Work instructions:
Below is a listing; restate from it, character for character, the lines beginning at the line holding "103: (1263, 567)" and ending at the line holding "170: (793, 494)", both included.
################
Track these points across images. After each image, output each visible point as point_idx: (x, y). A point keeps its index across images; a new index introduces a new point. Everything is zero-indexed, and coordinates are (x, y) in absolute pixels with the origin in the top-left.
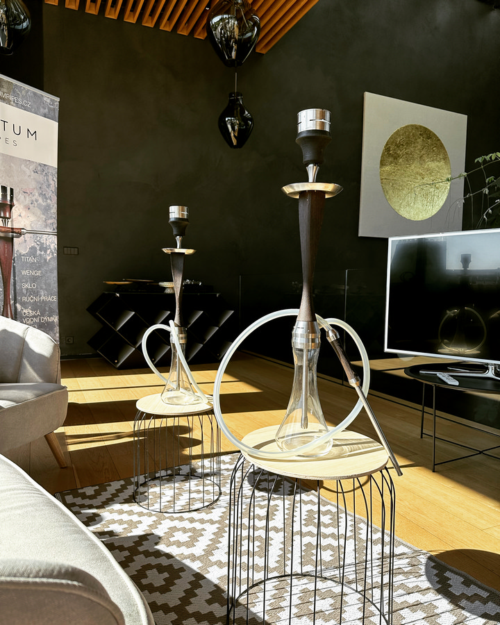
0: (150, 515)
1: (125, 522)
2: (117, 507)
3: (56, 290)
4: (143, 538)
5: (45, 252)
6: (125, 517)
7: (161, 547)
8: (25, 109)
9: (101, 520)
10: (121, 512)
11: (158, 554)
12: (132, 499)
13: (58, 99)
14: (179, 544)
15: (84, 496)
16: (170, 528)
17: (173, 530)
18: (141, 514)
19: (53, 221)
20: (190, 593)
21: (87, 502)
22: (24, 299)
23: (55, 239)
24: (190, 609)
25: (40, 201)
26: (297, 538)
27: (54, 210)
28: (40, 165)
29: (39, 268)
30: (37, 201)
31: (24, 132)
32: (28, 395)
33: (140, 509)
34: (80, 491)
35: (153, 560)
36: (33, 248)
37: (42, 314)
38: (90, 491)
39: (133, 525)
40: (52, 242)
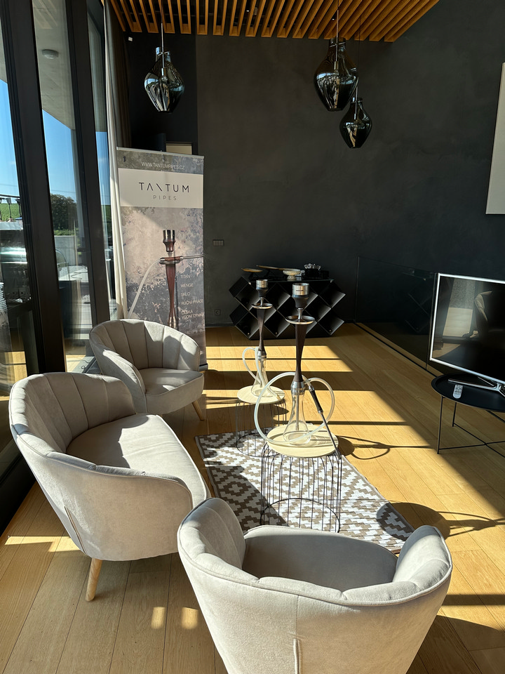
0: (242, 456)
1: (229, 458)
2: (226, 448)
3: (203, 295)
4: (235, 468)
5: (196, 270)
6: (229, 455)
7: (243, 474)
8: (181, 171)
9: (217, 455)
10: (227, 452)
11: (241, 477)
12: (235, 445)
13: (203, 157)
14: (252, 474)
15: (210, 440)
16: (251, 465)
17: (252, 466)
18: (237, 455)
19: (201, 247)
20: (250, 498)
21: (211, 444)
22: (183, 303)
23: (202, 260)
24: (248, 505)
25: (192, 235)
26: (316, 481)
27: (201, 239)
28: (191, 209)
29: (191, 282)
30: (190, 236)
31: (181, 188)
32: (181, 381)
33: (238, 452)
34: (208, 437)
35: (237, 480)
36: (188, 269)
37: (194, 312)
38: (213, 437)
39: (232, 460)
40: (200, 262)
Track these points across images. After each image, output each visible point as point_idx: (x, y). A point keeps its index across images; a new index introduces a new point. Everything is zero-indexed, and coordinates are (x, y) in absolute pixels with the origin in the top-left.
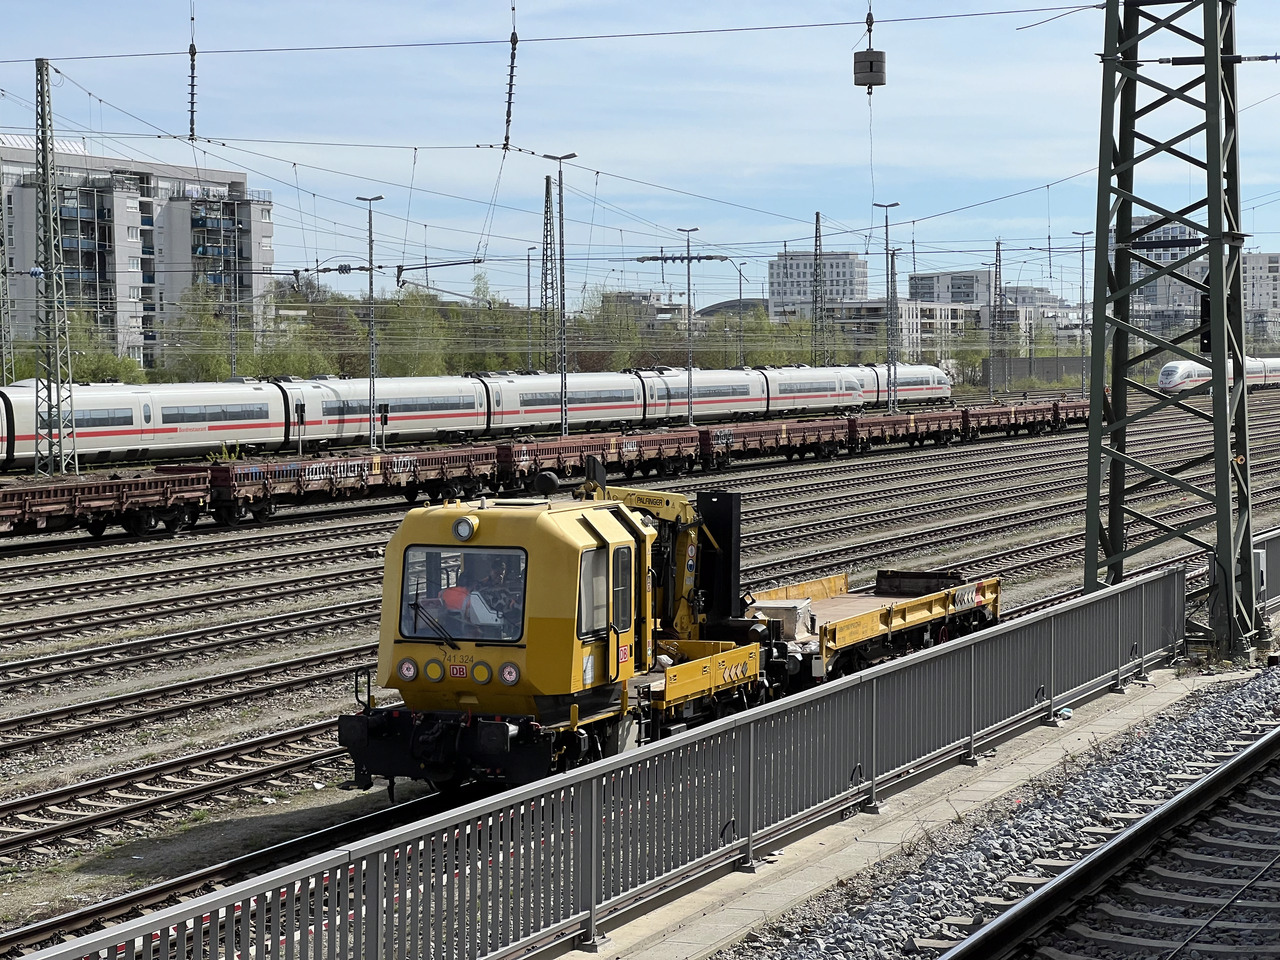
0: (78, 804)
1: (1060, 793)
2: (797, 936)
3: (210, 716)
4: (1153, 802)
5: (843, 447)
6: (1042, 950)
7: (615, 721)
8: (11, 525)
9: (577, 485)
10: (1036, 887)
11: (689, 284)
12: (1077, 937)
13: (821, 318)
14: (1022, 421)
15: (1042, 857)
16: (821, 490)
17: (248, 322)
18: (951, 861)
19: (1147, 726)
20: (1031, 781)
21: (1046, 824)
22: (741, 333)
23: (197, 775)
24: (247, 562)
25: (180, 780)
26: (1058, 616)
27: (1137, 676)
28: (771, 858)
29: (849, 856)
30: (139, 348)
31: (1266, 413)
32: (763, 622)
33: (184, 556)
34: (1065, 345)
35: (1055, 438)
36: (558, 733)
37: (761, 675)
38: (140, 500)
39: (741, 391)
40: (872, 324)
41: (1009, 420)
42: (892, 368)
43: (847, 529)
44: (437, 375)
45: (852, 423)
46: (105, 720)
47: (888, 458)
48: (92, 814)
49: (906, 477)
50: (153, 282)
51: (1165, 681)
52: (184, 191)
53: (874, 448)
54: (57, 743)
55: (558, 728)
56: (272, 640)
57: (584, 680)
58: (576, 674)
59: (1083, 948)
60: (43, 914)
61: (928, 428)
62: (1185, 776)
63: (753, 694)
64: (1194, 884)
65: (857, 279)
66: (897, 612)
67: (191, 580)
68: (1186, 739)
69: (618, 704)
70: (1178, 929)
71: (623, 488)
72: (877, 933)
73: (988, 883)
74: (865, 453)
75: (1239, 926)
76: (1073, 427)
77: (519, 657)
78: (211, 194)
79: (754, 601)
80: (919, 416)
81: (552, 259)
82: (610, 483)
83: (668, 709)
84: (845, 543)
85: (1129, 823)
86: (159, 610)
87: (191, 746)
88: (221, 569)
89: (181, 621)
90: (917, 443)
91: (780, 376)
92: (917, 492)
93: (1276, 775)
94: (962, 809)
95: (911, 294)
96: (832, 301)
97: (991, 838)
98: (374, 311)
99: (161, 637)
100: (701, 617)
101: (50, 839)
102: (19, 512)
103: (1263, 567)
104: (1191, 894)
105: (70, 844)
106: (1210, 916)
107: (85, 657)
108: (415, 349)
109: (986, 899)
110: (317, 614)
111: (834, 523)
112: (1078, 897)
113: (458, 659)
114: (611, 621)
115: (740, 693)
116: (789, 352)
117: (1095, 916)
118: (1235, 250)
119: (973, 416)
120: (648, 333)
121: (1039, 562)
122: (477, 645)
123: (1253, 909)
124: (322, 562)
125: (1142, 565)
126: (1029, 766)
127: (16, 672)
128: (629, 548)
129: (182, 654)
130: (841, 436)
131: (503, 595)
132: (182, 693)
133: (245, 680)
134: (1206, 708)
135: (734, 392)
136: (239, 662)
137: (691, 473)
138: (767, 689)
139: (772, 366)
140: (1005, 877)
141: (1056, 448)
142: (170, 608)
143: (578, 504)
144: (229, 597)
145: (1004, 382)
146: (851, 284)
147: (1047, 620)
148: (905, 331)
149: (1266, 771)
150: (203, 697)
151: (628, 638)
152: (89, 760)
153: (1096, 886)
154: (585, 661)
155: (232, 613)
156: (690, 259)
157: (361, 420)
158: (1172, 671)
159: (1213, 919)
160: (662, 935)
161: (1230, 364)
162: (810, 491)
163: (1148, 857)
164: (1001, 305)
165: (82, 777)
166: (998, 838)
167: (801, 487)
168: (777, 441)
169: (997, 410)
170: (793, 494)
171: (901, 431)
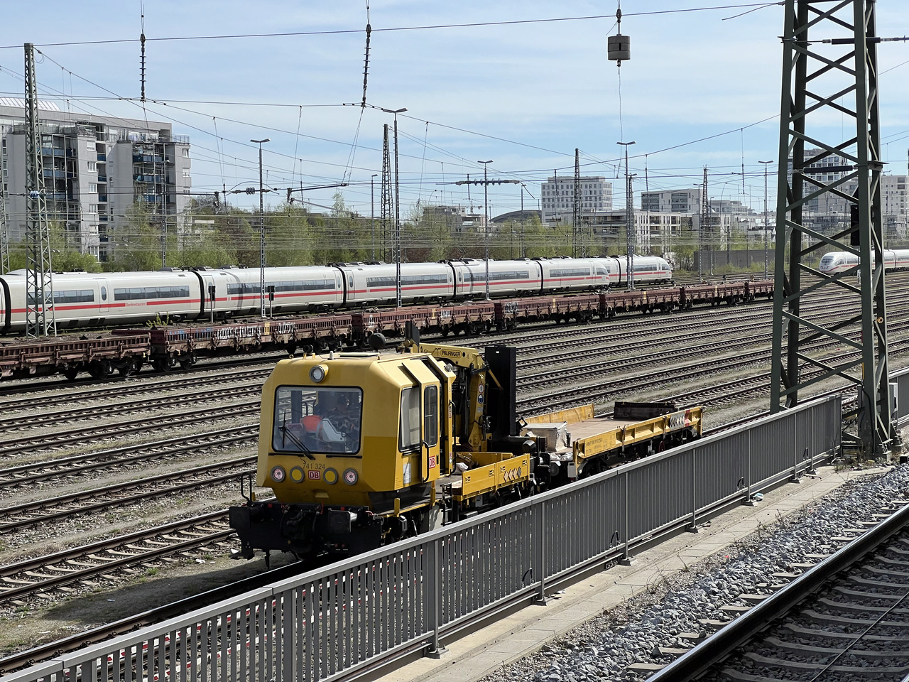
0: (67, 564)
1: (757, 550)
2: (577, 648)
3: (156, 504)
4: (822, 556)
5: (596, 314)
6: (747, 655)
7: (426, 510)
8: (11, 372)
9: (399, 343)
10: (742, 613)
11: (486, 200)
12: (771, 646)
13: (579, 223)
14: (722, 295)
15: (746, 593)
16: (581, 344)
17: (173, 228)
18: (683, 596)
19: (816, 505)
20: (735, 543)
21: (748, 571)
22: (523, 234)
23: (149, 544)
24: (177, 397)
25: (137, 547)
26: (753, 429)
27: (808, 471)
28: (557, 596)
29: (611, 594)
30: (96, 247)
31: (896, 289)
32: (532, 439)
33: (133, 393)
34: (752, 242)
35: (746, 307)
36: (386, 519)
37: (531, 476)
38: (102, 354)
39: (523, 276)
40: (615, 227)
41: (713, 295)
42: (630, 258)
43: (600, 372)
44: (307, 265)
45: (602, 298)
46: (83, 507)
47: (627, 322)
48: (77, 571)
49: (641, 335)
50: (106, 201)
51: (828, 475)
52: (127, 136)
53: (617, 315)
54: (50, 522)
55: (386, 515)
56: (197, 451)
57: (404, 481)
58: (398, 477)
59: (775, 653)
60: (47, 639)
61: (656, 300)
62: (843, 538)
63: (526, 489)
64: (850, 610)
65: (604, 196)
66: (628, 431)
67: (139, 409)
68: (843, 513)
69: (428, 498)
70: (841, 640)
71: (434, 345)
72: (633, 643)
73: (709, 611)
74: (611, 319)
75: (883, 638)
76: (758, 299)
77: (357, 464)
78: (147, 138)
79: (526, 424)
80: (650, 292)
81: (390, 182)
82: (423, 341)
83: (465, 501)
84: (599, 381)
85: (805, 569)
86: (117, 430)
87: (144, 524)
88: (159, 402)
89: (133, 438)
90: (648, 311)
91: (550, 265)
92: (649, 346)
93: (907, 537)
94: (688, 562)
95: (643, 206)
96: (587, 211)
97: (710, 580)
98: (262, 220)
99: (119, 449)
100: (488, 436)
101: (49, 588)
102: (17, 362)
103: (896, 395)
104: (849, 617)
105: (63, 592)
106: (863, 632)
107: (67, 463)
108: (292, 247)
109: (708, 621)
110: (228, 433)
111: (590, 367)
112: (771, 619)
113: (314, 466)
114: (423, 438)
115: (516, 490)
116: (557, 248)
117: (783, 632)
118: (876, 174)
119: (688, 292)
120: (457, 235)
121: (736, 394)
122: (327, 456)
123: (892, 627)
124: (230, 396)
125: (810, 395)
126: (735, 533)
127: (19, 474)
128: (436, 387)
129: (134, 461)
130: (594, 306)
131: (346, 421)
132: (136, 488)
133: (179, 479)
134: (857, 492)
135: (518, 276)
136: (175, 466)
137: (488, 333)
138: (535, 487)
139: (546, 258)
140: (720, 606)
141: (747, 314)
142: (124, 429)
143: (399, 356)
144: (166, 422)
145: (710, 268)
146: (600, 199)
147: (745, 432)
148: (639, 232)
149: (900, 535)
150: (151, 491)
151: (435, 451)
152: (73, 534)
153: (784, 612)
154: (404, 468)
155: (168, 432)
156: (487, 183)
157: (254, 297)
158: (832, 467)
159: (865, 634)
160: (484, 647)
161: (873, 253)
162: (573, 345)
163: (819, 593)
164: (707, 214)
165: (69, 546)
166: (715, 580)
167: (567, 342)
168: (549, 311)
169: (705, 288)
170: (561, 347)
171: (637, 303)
################
Result for this task:
103: (1263, 567)
104: (1191, 894)
105: (70, 844)
106: (1210, 916)
107: (85, 657)
108: (415, 349)
109: (986, 899)
110: (317, 614)
111: (834, 523)
112: (1078, 897)
113: (458, 659)
114: (611, 621)
115: (740, 693)
116: (789, 352)
117: (1095, 916)
118: (1235, 250)
119: (973, 416)
120: (648, 333)
121: (1039, 562)
122: (477, 645)
123: (1253, 909)
124: (322, 562)
125: (1142, 565)
126: (1029, 766)
127: (16, 672)
128: (629, 548)
129: (182, 654)
130: (841, 436)
131: (503, 595)
132: (182, 693)
133: (245, 680)
134: (1206, 708)
135: (734, 392)
136: (239, 662)
137: (691, 473)
138: (767, 689)
139: (772, 366)
140: (1005, 877)
141: (1056, 448)
142: (170, 608)
143: (578, 504)
144: (229, 597)
145: (1004, 382)
146: (851, 284)
147: (1047, 620)
148: (905, 331)
149: (1266, 771)
150: (203, 697)
151: (628, 638)
152: (89, 760)
153: (1096, 886)
154: (585, 661)
155: (232, 613)
156: (690, 259)
157: (361, 420)
158: (1172, 671)
159: (1213, 919)
160: (662, 935)
161: (1230, 364)
162: (810, 491)
163: (1148, 857)
164: (1001, 305)
165: (82, 777)
166: (998, 838)
167: (801, 487)
168: (777, 441)
169: (997, 410)
170: (793, 494)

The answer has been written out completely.